**Exercise description:** Would you please write out every record exactly?

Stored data
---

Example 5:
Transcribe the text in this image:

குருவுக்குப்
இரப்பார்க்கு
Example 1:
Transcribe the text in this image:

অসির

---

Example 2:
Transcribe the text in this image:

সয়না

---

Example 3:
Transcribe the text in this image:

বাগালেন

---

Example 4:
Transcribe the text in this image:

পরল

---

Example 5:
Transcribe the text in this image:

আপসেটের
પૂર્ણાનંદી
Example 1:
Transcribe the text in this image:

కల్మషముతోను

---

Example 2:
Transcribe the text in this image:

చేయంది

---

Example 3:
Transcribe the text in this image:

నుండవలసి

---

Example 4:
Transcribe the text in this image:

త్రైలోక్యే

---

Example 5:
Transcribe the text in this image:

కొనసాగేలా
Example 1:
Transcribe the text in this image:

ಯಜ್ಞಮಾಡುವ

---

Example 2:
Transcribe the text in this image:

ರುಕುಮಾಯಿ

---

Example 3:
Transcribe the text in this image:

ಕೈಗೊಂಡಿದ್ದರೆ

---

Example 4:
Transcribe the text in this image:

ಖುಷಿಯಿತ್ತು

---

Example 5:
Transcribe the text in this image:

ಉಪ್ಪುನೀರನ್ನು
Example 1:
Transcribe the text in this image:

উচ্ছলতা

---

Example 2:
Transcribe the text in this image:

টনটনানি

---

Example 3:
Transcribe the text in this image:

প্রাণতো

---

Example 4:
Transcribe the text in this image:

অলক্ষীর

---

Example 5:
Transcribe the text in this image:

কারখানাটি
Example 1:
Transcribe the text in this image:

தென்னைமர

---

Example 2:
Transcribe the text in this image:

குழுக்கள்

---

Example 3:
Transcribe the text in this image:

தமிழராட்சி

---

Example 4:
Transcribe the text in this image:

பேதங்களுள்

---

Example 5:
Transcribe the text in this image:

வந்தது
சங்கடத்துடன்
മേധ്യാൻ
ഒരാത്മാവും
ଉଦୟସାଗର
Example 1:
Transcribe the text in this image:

**Task result:**
---

Example 5:
Transcribe the text in this image:

குருவுக்குப்
இரப்பார்க்கு
Example 1:
Transcribe the text in this image:

অসির

---

Example 2:
Transcribe the text in this image:

সয়না

---

Example 3:
Transcribe the text in this image:

বাগালেন

---

Example 4:
Transcribe the text in this image:

পরল

---

Example 5:
Transcribe the text in this image:

আপসেটের
પૂર્ણાનંદી
Example 1:
Transcribe the text in this image:

కల్మషముతోను

---

Example 2:
Transcribe the text in this image:

చేయంది

---

Example 3:
Transcribe the text in this image:

నుండవలసి

---

Example 4:
Transcribe the text in this image:

త్రైలోక్యే

---

Example 5:
Transcribe the text in this image:

కొనసాగేలా
Example 1:
Transcribe the text in this image:

ಯಜ್ಞಮಾಡುವ

---

Example 2:
Transcribe the text in this image:

ರುಕುಮಾಯಿ

---

Example 3:
Transcribe the text in this image:

ಕೈಗೊಂಡಿದ್ದರೆ

---

Example 4:
Transcribe the text in this image:

ಖುಷಿಯಿತ್ತು

---

Example 5:
Transcribe the text in this image:

ಉಪ್ಪುನೀರನ್ನು
Example 1:
Transcribe the text in this image:

উচ্ছলতা

---

Example 2:
Transcribe the text in this image:

টনটনানি

---

Example 3:
Transcribe the text in this image:

প্রাণতো

---

Example 4:
Transcribe the text in this image:

অলক্ষীর

---

Example 5:
Transcribe the text in this image:

কারখানাটি
Example 1:
Transcribe the text in this image:

தென்னைமர

---

Example 2:
Transcribe the text in this image:

குழுக்கள்

---

Example 3:
Transcribe the text in this image:

தமிழராட்சி

---

Example 4:
Transcribe the text in this image:

பேதங்களுள்

---

Example 5:
Transcribe the text in this image:

வந்தது
சங்கடத்துடன்
മേധ്യാൻ
ഒരാത്മാവും
ଉଦୟସାଗର
Example 1:
Transcribe the text in this image:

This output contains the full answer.